*** Available data Section Begins ***

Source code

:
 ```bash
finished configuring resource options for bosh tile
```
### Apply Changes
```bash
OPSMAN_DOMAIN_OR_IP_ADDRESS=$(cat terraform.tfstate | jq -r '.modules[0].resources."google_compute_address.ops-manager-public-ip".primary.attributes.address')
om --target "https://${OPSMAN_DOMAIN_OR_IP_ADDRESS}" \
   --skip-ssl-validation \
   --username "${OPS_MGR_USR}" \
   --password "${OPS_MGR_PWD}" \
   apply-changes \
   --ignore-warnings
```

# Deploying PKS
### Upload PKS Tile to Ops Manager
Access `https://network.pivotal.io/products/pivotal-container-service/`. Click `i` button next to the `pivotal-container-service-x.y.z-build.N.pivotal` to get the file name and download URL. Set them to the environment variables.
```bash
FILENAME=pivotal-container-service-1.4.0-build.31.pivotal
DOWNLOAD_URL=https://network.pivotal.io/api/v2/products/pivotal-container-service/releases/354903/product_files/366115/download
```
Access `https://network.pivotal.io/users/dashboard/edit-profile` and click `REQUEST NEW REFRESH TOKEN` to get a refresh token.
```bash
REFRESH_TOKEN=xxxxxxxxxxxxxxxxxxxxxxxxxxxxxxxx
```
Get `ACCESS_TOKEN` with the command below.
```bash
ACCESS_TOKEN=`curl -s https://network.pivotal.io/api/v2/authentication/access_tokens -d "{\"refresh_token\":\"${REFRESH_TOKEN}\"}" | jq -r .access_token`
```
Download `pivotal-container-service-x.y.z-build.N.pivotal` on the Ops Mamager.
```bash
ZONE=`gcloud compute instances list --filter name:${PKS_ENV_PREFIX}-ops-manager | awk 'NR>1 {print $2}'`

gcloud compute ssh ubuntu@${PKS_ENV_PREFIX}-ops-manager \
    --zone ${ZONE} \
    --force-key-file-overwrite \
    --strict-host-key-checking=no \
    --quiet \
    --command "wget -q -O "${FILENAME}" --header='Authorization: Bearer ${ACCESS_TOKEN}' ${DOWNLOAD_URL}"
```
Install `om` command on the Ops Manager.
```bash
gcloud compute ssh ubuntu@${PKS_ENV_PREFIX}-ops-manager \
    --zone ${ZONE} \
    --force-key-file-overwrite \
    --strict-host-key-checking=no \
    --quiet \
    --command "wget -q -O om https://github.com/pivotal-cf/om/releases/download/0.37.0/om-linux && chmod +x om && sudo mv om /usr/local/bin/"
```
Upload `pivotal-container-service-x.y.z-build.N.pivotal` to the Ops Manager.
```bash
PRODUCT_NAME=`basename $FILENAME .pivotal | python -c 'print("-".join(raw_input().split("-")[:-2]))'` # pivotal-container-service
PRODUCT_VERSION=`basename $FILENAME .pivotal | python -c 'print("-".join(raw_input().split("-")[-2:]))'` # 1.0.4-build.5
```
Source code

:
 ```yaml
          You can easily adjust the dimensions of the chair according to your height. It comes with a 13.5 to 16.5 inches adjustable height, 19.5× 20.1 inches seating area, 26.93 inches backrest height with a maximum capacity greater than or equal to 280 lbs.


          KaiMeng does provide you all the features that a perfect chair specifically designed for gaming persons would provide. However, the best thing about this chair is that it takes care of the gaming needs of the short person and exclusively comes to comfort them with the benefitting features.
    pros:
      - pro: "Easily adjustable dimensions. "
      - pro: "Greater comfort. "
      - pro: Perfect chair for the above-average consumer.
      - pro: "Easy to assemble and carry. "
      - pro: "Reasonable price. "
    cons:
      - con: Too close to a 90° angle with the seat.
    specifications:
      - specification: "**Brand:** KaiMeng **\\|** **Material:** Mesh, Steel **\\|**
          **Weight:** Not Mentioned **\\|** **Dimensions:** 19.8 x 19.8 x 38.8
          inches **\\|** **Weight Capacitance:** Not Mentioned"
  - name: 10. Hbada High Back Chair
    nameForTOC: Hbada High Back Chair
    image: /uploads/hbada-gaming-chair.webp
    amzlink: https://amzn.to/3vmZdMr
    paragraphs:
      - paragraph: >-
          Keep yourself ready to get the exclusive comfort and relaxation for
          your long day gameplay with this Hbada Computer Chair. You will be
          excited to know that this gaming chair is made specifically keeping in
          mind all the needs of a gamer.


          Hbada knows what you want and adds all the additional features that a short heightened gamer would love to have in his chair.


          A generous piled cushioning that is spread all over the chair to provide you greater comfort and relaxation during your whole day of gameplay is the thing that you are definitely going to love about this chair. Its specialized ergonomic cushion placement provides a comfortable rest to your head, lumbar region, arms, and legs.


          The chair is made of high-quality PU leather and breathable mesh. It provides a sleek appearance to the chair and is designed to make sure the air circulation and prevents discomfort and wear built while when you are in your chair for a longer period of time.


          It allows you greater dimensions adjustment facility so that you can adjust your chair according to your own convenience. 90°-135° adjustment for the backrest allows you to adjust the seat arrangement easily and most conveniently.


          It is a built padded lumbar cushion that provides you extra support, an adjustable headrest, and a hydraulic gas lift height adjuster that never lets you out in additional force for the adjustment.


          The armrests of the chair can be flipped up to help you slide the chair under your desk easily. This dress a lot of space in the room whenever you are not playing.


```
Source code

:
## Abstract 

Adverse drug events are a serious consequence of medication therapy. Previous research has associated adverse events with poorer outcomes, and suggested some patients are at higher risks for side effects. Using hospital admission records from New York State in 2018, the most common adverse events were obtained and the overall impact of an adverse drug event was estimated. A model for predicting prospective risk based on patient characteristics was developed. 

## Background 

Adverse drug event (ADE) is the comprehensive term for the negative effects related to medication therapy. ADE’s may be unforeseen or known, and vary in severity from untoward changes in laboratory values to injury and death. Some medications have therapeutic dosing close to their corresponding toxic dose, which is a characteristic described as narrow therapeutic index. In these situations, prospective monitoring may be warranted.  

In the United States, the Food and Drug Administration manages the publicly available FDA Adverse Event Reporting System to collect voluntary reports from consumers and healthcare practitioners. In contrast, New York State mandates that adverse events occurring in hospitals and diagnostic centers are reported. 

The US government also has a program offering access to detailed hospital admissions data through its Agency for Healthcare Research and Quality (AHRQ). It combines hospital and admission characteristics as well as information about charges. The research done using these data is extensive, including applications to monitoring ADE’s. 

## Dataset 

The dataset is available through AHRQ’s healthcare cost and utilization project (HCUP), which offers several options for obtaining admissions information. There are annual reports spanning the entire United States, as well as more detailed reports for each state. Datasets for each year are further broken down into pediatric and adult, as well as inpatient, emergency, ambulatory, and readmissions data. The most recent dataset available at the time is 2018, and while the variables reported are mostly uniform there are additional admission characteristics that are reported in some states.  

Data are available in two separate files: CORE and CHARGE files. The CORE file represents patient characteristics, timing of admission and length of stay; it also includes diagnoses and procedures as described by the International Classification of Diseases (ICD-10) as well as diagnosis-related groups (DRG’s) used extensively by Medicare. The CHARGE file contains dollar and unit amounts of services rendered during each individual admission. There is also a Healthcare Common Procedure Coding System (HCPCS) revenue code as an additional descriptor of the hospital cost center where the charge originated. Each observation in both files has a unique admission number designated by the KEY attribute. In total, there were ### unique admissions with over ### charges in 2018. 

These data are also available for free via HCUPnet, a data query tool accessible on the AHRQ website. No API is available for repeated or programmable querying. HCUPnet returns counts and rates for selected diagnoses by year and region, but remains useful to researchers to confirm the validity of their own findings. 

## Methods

*** Available data Section Ends ***

**Task instructions**
In your reply, restate every entry exactly.

**Reply**
Source code

:
 ```bash
finished configuring resource options for bosh tile
```
### Apply Changes
```bash
OPSMAN_DOMAIN_OR_IP_ADDRESS=$(cat terraform.tfstate | jq -r '.modules[0].resources."google_compute_address.ops-manager-public-ip".primary.attributes.address')
om --target "https://${OPSMAN_DOMAIN_OR_IP_ADDRESS}" \
   --skip-ssl-validation \
   --username "${OPS_MGR_USR}" \
   --password "${OPS_MGR_PWD}" \
   apply-changes \
   --ignore-warnings
```

# Deploying PKS
### Upload PKS Tile to Ops Manager
Access `https://network.pivotal.io/products/pivotal-container-service/`. Click `i` button next to the `pivotal-container-service-x.y.z-build.N.pivotal` to get the file name and download URL. Set them to the environment variables.
```bash
FILENAME=pivotal-container-service-1.4.0-build.31.pivotal
DOWNLOAD_URL=https://network.pivotal.io/api/v2/products/pivotal-container-service/releases/354903/product_files/366115/download
```
Access `https://network.pivotal.io/users/dashboard/edit-profile` and click `REQUEST NEW REFRESH TOKEN` to get a refresh token.
```bash
REFRESH_TOKEN=xxxxxxxxxxxxxxxxxxxxxxxxxxxxxxxx
```
Get `ACCESS_TOKEN` with the command below.
```bash
ACCESS_TOKEN=`curl -s https://network.pivotal.io/api/v2/authentication/access_tokens -d "{\"refresh_token\":\"${REFRESH_TOKEN}\"}" | jq -r .access_token`
```
Download `pivotal-container-service-x.y.z-build.N.pivotal` on the Ops Mamager.
```bash
ZONE=`gcloud compute instances list --filter name:${PKS_ENV_PREFIX}-ops-manager | awk 'NR>1 {print $2}'`

gcloud compute ssh ubuntu@${PKS_ENV_PREFIX}-ops-manager \
    --zone ${ZONE} \
    --force-key-file-overwrite \
    --strict-host-key-checking=no \
    --quiet \
    --command "wget -q -O "${FILENAME}" --header='Authorization: Bearer ${ACCESS_TOKEN}' ${DOWNLOAD_URL}"
```
Install `om` command on the Ops Manager.
```bash
gcloud compute ssh ubuntu@${PKS_ENV_PREFIX}-ops-manager \
    --zone ${ZONE} \
    --force-key-file-overwrite \
    --strict-host-key-checking=no \
    --quiet \
    --command "wget -q -O om https://github.com/pivotal-cf/om/releases/download/0.37.0/om-linux && chmod +x om && sudo mv om /usr/local/bin/"
```
Upload `pivotal-container-service-x.y.z-build.N.pivotal` to the Ops Manager.
```bash
PRODUCT_NAME=`basename $FILENAME .pivotal | python -c 'print("-".join(raw_input().split("-")[:-2]))'` # pivotal-container-service
PRODUCT_VERSION=`basename $FILENAME .pivotal | python -c 'print("-".join(raw_input().split("-")[-2:]))'` # 1.0.4-build.5
```
Source code

:
 ```yaml
          You can easily adjust the dimensions of the chair according to your height. It comes with a 13.5 to 16.5 inches adjustable height, 19.5× 20.1 inches seating area, 26.93 inches backrest height with a maximum capacity greater than or equal to 280 lbs.


          KaiMeng does provide you all the features that a perfect chair specifically designed for gaming persons would provide. However, the best thing about this chair is that it takes care of the gaming needs of the short person and exclusively comes to comfort them with the benefitting features.
    pros:
      - pro: "Easily adjustable dimensions. "
      - pro: "Greater comfort. "
      - pro: Perfect chair for the above-average consumer.
      - pro: "Easy to assemble and carry. "
      - pro: "Reasonable price. "
    cons:
      - con: Too close to a 90° angle with the seat.
    specifications:
      - specification: "**Brand:** KaiMeng **\\|** **Material:** Mesh, Steel **\\|**
          **Weight:** Not Mentioned **\\|** **Dimensions:** 19.8 x 19.8 x 38.8
          inches **\\|** **Weight Capacitance:** Not Mentioned"
  - name: 10. Hbada High Back Chair
    nameForTOC: Hbada High Back Chair
    image: /uploads/hbada-gaming-chair.webp
    amzlink: https://amzn.to/3vmZdMr
    paragraphs:
      - paragraph: >-
          Keep yourself ready to get the exclusive comfort and relaxation for
          your long day gameplay with this Hbada Computer Chair. You will be
          excited to know that this gaming chair is made specifically keeping in
          mind all the needs of a gamer.


          Hbada knows what you want and adds all the additional features that a short heightened gamer would love to have in his chair.


          A generous piled cushioning that is spread all over the chair to provide you greater comfort and relaxation during your whole day of gameplay is the thing that you are definitely going to love about this chair. Its specialized ergonomic cushion placement provides a comfortable rest to your head, lumbar region, arms, and legs.


          The chair is made of high-quality PU leather and breathable mesh. It provides a sleek appearance to the chair and is designed to make sure the air circulation and prevents discomfort and wear built while when you are in your chair for a longer period of time.


          It allows you greater dimensions adjustment facility so that you can adjust your chair according to your own convenience. 90°-135° adjustment for the backrest allows you to adjust the seat arrangement easily and most conveniently.


          It is a built padded lumbar cushion that provides you extra support, an adjustable headrest, and a hydraulic gas lift height adjuster that never lets you out in additional force for the adjustment.


          The armrests of the chair can be flipped up to help you slide the chair under your desk easily. This dress a lot of space in the room whenever you are not playing.


```
Source code

:
## Abstract 

Adverse drug events are a serious consequence of medication therapy. Previous research has associated adverse events with poorer outcomes, and suggested some patients are at higher risks for side effects. Using hospital admission records from New York State in 2018, the most common adverse events were obtained and the overall impact of an adverse drug event was estimated. A model for predicting prospective risk based on patient characteristics was developed. 

## Background 

Adverse drug event (ADE) is the comprehensive term for the negative effects related to medication therapy. ADE’s may be unforeseen or known, and vary in severity from untoward changes in laboratory values to injury and death. Some medications have therapeutic dosing close to their corresponding toxic dose, which is a characteristic described as narrow therapeutic index. In these situations, prospective monitoring may be warranted.  

In the United States, the Food and Drug Administration manages the publicly available FDA Adverse Event Reporting System to collect voluntary reports from consumers and healthcare practitioners. In contrast, New York State mandates that adverse events occurring in hospitals and diagnostic centers are reported. 

The US government also has a program offering access to detailed hospital admissions data through its Agency for Healthcare Research and Quality (AHRQ). It combines hospital and admission characteristics as well as information about charges. The research done using these data is extensive, including applications to monitoring ADE’s. 

## Dataset 

The dataset is available through AHRQ’s healthcare cost and utilization project (HCUP), which offers several options for obtaining admissions information. There are annual reports spanning the entire United States, as well as more detailed reports for each state. Datasets for each year are further broken down into pediatric and adult, as well as inpatient, emergency, ambulatory, and readmissions data. The most recent dataset available at the time is 2018, and while the variables reported are mostly uniform there are additional admission characteristics that are reported in some states.  

Data are available in two separate files: CORE and CHARGE files. The CORE file represents patient characteristics, timing of admission and length of stay; it also includes diagnoses and procedures as described by the International Classification of Diseases (ICD-10) as well as diagnosis-related groups (DRG’s) used extensively by Medicare. The CHARGE file contains dollar and unit amounts of services rendered during each individual admission. There is also a Healthcare Common Procedure Coding System (HCPCS) revenue code as an additional descriptor of the hospital cost center where the charge originated. Each observation in both files has a unique admission number designated by the KEY attribute. In total, there were ### unique admissions with over ### charges in 2018. 

These data are also available for free via HCUPnet, a data query tool accessible on the AHRQ website. No API is available for repeated or programmable querying. HCUPnet returns counts and rates for selected diagnoses by year and region, but remains useful to researchers to confirm the validity of their own findings. 

## Methods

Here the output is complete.